Hobby Lobby Loses 11-Year Battle To Ban Trans Employee From Using Bathroom
Eleven years ago, a Hobby Lobby store in East Aurora, Illinois, banned Meggan Sommerville, an employee who had been working there for 23 years, from using the bathroom at work. Why? Because she happened to be trans and the owners of Hobby Lobby are super religious theocratic assholes who for some reason believe they have a constitutional right to force their employees to practice their religion. Frequently, our courts have done little to disabuse them of this notion.
But on Friday, Hobby Lobby lost. A unanimous verdict from Illinois's Second District Appellate Court — from a panel of all conservative judges, mind you — rejected every one of Hobby Lobby's claims, and it wasn't even close. Appellate Court Justice Mary Seminara-Schostok, in a joint opinion with Appellate Court Justices Kathryn E. Zenoff and Ann B. Jorgensen, wrote out the four key findings that led them to determine the case in Sommerville's favor.
1. "The only reason that Sommerville is barred from using the women's bathroom is that she is a transgender woman, unlike the other women (at least, as far as Hobby Lobby knows)."
2. "Hobby Lobby argues that it was simply acting as a reasonable employer and enforcing its rules about separate bathrooms by keeping a male out of the women's bathroom, but Hobby Lobby itself recognizes that Sommerville is female. Hobby Lobby's unlawful discrimination was not designating bathrooms by sex, but denying Sommerville access to the bathroom that matched her sex."
3. "The existence of the unisex bathroom is irrelevant to the main issue in this case, which is whether Hobby Lobby violated Sommerville's civil rights in denying her, but not other women, access to the women's bathroom. Hobby Lobby's provision of a unisex bathroom available to all employees and customers cannot cure its unequal treatment of Sommerville with respect to the women's bathroom."

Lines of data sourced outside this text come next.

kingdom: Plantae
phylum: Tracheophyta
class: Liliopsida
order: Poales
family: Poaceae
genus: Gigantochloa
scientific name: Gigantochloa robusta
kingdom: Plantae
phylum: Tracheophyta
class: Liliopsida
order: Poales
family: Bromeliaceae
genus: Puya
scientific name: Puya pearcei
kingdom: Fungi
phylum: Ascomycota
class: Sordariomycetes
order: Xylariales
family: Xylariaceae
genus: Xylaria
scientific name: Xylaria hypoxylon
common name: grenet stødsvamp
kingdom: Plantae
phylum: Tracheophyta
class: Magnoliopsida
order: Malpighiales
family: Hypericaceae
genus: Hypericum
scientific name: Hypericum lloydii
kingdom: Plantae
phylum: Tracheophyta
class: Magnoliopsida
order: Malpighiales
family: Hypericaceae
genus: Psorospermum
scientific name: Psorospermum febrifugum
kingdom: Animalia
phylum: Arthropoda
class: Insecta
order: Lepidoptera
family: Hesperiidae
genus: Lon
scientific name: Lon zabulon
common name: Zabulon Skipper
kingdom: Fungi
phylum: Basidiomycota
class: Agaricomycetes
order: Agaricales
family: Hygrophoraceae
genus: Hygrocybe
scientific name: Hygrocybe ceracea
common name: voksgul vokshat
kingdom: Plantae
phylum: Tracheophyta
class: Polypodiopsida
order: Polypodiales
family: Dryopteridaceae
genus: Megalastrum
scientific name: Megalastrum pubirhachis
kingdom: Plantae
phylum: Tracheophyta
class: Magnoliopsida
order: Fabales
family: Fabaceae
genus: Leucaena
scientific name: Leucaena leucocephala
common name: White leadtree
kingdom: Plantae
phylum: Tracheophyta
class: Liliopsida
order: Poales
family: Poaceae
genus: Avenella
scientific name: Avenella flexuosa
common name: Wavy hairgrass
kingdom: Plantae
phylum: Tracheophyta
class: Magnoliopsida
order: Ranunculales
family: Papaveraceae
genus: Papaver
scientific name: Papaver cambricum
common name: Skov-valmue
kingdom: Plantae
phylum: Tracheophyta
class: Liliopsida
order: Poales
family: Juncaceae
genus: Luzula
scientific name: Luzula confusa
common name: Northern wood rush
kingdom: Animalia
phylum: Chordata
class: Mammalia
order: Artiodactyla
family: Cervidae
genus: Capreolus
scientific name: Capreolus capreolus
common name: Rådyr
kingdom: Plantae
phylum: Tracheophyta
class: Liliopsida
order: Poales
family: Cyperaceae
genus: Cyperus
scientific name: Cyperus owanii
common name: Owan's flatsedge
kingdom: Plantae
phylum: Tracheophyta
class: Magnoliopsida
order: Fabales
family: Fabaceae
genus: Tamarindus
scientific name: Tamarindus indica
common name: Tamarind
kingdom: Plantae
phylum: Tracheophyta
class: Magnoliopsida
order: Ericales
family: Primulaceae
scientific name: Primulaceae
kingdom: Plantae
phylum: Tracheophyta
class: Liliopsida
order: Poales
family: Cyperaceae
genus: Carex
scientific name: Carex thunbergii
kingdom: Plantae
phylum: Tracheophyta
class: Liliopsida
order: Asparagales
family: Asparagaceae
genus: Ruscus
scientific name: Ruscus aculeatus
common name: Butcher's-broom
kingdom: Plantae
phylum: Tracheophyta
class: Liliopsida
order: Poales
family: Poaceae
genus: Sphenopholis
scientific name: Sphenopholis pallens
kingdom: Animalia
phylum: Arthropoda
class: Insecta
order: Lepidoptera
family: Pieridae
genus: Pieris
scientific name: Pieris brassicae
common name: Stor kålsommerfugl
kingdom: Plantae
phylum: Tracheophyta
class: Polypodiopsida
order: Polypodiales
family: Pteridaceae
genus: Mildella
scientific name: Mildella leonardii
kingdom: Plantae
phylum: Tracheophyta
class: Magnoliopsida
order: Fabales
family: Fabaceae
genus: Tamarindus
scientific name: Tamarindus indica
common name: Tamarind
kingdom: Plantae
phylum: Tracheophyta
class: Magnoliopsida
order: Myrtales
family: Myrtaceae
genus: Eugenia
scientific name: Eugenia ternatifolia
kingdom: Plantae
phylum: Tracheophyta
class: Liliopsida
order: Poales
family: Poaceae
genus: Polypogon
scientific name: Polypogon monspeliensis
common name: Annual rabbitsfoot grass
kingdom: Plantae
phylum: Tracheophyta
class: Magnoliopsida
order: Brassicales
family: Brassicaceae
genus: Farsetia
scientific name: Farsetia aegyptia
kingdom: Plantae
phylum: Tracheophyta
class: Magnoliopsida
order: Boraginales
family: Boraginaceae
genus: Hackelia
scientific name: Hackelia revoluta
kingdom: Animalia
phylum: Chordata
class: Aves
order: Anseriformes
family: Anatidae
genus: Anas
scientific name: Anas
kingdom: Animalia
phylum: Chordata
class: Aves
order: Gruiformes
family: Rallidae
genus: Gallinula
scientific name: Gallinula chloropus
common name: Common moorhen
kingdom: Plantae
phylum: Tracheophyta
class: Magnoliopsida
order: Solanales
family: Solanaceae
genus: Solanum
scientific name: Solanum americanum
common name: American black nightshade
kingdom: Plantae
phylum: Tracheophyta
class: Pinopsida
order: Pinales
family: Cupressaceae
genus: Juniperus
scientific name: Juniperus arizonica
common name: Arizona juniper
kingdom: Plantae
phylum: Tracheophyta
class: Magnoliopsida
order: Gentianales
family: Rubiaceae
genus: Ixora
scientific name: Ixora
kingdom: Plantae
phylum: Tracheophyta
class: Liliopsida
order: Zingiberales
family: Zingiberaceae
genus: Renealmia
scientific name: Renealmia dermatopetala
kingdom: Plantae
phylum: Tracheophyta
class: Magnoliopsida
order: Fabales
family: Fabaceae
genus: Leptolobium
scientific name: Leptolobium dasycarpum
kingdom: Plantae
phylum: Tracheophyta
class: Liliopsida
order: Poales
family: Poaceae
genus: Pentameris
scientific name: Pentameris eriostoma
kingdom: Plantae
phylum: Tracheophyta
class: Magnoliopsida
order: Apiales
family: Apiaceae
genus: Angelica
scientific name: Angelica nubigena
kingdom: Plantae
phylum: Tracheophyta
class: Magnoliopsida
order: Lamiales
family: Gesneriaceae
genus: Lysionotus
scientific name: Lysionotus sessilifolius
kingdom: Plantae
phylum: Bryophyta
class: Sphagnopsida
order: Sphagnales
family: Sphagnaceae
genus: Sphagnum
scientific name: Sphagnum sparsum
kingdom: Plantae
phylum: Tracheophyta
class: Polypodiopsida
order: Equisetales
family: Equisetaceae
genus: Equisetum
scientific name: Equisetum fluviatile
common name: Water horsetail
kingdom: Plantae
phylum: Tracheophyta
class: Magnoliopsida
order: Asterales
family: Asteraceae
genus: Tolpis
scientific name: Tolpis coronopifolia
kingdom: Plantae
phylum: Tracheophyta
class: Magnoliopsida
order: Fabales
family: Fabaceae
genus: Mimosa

4. "The final argument raised by Hobby Lobby regarding its bathroom ban—that it was necessary to protect other women from Sommerville—lacks support in either the record or logic... There is simply no evidence that Sommerville's use of the women's bathroom would pose a safety risk to other women... The presence of a transgender person in a bathroom poses no greater inherent risk to privacy or safety than that posed by anyone else who uses the bathroom."
The judges also denied Hobby Lobby's petition to not have to pay Sommerville the $220,000 awarded by Illinois's Human Rights Commission, and remanded the case back to the Commission so it can determine if Hobby Lobby owes Sommerville even more than that.
Much of the decision was predicated on the fact that not only was Sommerville recognized as a woman by the state of Illinois, but also by Hobby Lobby itself. Upon transitioning, Sommerville informed the company of her new name and gender, and the company updated its paperwork to reflect that. Thus, it seemed patently ridiculous Hobby Lobby would not allow a woman the company recognized as a woman to use the women's bathroom.
"This is a precedent setting case in Illinois, because the Human Rights Act has never been tested in this way in Illinois, and actually in the country," Sommerville told reporters. The Illinois Human Rights Act "forbids discrimination in education, employment, access to financial credit, public accommodations, and real estate transactions."
According to her lawyer, the decision will impact not just that one Hobby Lobby store in East Aurora, but every place of business statewide. It will also impact a whole lot of people who will be able to cite this case instead of having to fight 11-year legal battles of their own.